The Bill would criminalise Gypsy, Roma and Traveller communities without explaining why the Government have failed to provide adequate sites for them. The Government also have in their sights trade unions, workers and peace marchers, who could all be criminalised because their protests are deemed to be noisy and disruptive. Companies can cause disruption by moving production and the Government say that is good and fine, but if workers protest about loss of jobs or homes and cuts to their wages, that is considered to be disruptive, and the full might of the state is unleashed upon them. Did someone ever say that the laws passed by Parliament are even-handed? If so, I would love to see the evidence.
This Bill also creates distrust between people and the police by requiring police commissioners to interpret the new noise triggers embedded in the Bill. People protest because Parliament and Governments are not responsive to their concerns. Whether they are civil rights, feminist, environmental, LGBT or anti-war demonstrators, people are asking to be included in the fabric of society. They ask for dignity and rights and draw attention to the destructive practices of corporations and abuses of power by the state. Rather than building an inclusive society, this Bill would criminalise people of conscience and deprive them of jobs, mortgages, credit cards, travel visas and other things that many of us take for granted.

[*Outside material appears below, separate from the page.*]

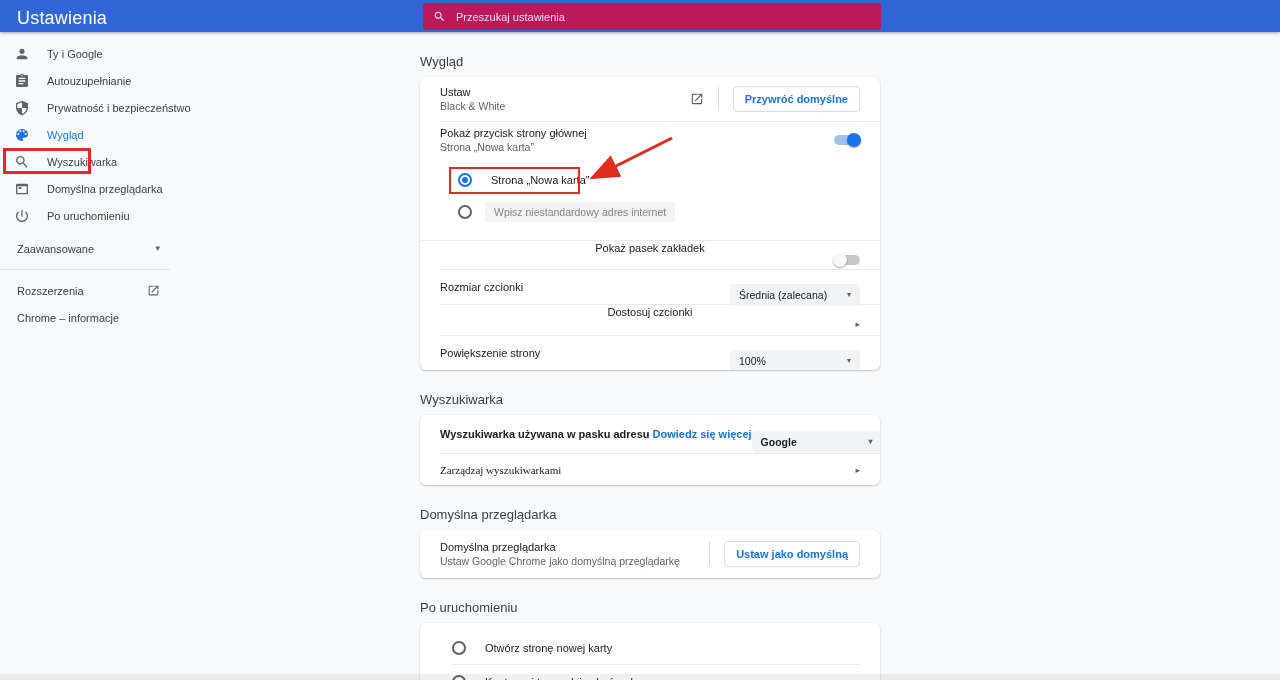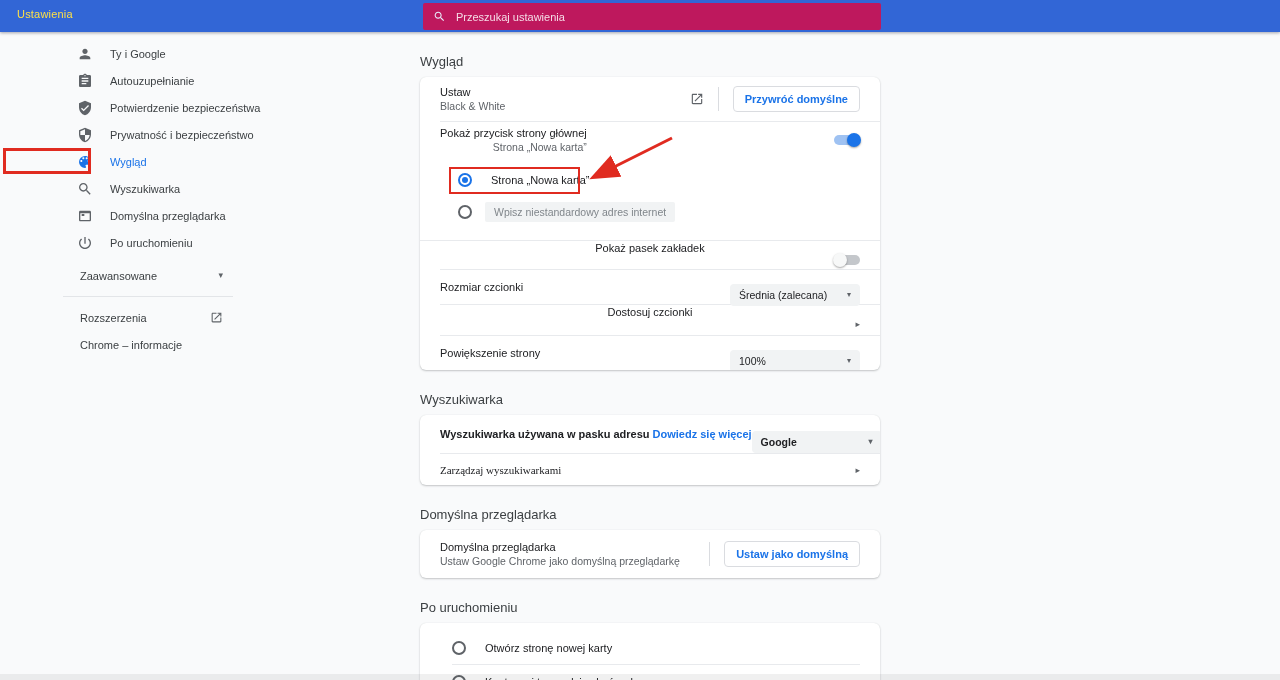"Ustawienia" .topbar-title { color: #fde047 -> #ffffff; font-size: 11px -> 18px }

This week, the good people of Liverpool protested about an arms fair to be held in the city in October. It is not criminal, apparently, for companies to market weapons of mass destruction near schools, homes and hospitals, but under this Bill it would be criminal for protestors to object to such a deadly trade being conducted in their neighbourhood. Obviously, the Government are concerned that corporations should not be deprived of their profits, but people can be deprived of their lives and there would be restraints on demonstrating about it.
So many of our rights are derived from protests. In 1968 the Ford sewing machinists organised strikes and protests to demand equality. They drew attention to legalised discrimination, which paved the way for the Equal Pay Act 1970. Under this Bill, they would all be criminalised. I remember demonstrating against racial discrimination. I made plenty of noise and caused disruption too, so presumably I would also have been criminalised and would not be standing here. Maybe this is the aim of the Bill.
The CND marches created social awareness of the destructive power of nuclear weapons and a climate for international treaties and bans, yet this Bill could criminalise similar protests. It would return us to the era of the Tolpuddle martyrs, when people protesting about wage cuts and workers’ rights were criminalised, prosecuted, silenced and exiled. The power of the state would be, once again, unleased against the likes of the Jarrow marches, seeking jobs and an end to persecution by the state.
As a result of protests, we have a better and more inclusive society. This Bill would reduce the possibilities for emancipatory change. In my final words about the consequences of such a Bill, I quote from President John Kennedy:
“Those who make peaceful revolution impossible will make violent revolution inevitable.”
Is that what the Government are trying to achieve?